(Stored data entries)
------------------------------------------------------------

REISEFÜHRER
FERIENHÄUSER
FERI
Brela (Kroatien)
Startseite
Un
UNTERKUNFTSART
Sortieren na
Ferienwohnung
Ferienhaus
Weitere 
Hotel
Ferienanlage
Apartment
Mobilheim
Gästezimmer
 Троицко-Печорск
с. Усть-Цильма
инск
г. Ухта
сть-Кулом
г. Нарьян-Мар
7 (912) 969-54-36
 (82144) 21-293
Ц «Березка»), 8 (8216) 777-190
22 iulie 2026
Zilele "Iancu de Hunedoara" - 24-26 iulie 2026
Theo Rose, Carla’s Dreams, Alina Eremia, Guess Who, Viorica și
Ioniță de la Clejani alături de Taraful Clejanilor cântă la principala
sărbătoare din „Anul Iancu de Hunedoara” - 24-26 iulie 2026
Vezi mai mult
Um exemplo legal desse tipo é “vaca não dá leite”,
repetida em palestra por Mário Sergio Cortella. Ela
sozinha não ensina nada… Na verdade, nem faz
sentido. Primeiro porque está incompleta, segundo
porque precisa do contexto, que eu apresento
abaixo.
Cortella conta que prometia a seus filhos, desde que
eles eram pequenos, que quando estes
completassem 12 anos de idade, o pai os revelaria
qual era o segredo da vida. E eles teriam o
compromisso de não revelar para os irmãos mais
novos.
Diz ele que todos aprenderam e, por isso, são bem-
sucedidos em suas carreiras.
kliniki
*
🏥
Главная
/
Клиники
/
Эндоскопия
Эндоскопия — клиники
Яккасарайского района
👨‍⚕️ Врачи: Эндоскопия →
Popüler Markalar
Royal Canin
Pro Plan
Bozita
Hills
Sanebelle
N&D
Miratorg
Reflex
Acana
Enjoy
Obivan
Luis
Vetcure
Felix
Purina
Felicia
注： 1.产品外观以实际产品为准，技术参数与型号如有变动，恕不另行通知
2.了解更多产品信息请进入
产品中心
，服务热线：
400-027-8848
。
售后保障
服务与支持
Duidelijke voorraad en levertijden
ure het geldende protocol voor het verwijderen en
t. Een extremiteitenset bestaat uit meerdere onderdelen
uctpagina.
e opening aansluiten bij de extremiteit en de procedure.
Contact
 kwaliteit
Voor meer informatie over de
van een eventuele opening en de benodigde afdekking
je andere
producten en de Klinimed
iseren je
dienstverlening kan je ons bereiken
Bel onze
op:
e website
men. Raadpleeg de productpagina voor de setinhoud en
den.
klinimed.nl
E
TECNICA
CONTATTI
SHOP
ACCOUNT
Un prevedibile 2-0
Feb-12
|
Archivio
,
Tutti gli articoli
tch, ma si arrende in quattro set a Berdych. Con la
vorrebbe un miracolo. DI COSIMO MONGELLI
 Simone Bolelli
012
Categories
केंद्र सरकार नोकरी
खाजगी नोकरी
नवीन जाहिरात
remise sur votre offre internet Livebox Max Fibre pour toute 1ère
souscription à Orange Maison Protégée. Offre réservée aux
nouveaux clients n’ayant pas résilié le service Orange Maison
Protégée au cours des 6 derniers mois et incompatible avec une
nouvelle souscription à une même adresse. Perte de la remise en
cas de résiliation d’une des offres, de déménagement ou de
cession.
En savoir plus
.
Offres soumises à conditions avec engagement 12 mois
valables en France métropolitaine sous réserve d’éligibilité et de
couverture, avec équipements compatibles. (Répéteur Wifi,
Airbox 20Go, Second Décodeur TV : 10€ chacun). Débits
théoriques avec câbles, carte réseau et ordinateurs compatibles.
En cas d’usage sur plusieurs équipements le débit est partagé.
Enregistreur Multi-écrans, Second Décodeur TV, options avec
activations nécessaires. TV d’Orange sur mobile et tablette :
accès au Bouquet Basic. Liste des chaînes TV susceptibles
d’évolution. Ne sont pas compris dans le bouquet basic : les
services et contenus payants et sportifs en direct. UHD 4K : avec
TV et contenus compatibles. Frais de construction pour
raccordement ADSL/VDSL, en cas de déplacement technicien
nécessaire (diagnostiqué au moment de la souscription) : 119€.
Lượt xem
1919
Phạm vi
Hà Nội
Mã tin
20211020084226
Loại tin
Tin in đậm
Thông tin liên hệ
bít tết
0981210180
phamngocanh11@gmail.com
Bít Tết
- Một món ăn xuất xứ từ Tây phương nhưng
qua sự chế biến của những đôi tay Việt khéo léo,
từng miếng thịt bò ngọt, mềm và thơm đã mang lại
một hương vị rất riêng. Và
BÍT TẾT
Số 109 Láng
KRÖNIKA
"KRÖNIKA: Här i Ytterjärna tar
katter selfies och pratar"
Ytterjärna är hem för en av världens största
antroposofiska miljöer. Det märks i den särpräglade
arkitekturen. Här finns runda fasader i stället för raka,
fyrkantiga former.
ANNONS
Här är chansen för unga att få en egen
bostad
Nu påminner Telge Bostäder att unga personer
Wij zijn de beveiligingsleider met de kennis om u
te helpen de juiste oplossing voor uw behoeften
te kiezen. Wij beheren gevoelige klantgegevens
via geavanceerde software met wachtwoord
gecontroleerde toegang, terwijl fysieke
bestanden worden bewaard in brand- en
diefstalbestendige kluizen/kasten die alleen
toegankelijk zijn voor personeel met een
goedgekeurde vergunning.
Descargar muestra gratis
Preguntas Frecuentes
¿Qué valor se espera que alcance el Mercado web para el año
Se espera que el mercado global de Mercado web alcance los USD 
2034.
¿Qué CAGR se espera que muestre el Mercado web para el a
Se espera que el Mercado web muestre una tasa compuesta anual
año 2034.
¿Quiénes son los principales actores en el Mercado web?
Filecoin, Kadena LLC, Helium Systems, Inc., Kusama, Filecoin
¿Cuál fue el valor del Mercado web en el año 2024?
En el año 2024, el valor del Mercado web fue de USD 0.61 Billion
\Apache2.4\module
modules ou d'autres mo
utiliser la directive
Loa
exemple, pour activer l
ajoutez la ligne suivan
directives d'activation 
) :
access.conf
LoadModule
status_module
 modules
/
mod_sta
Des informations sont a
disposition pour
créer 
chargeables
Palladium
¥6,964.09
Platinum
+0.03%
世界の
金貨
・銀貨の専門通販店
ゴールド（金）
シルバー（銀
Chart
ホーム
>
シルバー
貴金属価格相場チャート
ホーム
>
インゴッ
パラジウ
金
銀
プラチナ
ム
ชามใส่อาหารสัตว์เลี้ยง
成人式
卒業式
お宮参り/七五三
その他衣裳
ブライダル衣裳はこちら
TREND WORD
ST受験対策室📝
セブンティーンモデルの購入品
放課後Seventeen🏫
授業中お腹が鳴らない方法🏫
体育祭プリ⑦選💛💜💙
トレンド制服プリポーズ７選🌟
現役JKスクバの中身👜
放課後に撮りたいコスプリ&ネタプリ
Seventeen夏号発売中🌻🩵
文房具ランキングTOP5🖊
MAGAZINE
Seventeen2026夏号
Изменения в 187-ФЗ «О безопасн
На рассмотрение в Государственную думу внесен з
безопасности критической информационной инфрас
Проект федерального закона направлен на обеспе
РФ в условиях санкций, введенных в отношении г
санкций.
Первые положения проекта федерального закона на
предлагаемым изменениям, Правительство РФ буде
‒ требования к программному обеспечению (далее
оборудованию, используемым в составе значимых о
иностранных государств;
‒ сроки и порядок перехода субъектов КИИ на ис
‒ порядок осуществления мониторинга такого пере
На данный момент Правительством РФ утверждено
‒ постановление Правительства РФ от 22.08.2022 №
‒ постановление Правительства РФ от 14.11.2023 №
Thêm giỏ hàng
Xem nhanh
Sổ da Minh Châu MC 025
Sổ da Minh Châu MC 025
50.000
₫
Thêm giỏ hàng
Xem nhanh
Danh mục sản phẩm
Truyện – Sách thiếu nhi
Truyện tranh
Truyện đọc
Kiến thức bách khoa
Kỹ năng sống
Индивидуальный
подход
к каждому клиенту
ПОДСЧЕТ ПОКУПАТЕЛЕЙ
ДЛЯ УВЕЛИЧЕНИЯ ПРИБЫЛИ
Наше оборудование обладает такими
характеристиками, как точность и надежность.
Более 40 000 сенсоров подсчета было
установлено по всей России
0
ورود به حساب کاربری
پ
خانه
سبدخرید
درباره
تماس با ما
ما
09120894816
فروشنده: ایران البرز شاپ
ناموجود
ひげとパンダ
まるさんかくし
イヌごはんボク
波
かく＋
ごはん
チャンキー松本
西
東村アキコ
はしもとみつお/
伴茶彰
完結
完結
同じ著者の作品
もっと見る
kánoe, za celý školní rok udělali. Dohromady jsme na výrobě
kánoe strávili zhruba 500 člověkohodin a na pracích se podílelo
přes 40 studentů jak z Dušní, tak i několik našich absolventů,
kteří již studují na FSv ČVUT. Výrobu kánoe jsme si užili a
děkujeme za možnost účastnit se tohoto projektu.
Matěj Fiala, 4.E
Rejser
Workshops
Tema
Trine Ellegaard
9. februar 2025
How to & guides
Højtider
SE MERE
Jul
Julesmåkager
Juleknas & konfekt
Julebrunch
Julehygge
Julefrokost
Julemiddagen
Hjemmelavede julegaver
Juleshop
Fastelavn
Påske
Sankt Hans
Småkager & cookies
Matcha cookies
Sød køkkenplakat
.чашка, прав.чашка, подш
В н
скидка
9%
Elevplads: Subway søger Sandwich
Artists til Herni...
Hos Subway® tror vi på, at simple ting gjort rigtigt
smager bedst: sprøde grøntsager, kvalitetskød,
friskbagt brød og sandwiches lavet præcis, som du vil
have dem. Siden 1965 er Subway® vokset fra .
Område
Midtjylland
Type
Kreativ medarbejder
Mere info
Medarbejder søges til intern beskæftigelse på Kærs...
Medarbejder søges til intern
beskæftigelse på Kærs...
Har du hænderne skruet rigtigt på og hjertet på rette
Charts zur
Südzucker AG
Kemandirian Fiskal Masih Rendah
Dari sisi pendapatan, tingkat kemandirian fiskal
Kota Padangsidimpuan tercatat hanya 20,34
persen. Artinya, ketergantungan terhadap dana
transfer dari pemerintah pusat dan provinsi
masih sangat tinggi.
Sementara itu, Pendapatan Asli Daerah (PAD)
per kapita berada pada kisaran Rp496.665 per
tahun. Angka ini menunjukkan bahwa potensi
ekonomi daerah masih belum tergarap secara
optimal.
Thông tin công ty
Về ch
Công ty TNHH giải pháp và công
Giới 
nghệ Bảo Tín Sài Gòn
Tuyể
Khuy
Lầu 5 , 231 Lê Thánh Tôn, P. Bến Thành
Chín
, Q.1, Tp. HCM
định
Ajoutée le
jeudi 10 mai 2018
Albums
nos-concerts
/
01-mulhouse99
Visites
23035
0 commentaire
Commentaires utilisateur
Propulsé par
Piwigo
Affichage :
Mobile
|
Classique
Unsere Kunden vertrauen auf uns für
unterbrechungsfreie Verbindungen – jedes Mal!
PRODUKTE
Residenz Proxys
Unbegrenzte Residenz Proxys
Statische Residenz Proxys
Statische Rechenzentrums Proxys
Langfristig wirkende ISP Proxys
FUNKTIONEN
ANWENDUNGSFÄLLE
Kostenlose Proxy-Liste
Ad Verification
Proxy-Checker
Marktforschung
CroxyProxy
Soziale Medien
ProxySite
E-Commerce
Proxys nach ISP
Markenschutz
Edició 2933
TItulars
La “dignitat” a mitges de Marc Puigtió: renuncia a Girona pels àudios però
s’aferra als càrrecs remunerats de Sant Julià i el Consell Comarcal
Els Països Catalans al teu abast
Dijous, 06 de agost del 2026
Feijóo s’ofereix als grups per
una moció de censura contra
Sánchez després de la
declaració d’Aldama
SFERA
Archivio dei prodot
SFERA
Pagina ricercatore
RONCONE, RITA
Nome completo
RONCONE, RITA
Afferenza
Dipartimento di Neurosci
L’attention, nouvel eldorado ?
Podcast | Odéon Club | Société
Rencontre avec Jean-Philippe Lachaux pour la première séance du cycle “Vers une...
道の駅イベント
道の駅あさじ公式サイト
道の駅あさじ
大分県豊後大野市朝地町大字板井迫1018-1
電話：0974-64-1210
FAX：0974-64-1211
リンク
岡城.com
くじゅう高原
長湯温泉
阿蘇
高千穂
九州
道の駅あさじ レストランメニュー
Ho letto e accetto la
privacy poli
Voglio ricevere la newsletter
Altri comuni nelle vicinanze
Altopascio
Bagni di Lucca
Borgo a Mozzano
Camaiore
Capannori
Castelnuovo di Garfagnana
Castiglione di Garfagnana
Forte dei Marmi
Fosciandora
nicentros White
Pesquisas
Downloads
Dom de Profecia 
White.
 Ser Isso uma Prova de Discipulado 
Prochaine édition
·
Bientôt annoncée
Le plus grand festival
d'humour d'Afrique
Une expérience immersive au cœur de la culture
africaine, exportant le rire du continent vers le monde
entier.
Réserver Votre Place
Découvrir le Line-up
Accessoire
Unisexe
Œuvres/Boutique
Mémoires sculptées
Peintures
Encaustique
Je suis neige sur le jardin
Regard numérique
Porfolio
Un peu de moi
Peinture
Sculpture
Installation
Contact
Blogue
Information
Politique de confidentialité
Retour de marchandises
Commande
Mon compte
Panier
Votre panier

------------------------------------------------------------

Output, without any alteration, the lines of the rows from the first line through the line containing "(82144) 21-293", including both.

• [Answer to the exercise]
REISEFÜHRER
FERIENHÄUSER
FERI
Brela (Kroatien)
Startseite
Un
UNTERKUNFTSART
Sortieren na
Ferienwohnung
Ferienhaus
Weitere 
Hotel
Ferienanlage
Apartment
Mobilheim
Gästezimmer
 Троицко-Печорск
с. Усть-Цильма
инск
г. Ухта
сть-Кулом
г. Нарьян-Мар
7 (912) 969-54-36
 (82144) 21-293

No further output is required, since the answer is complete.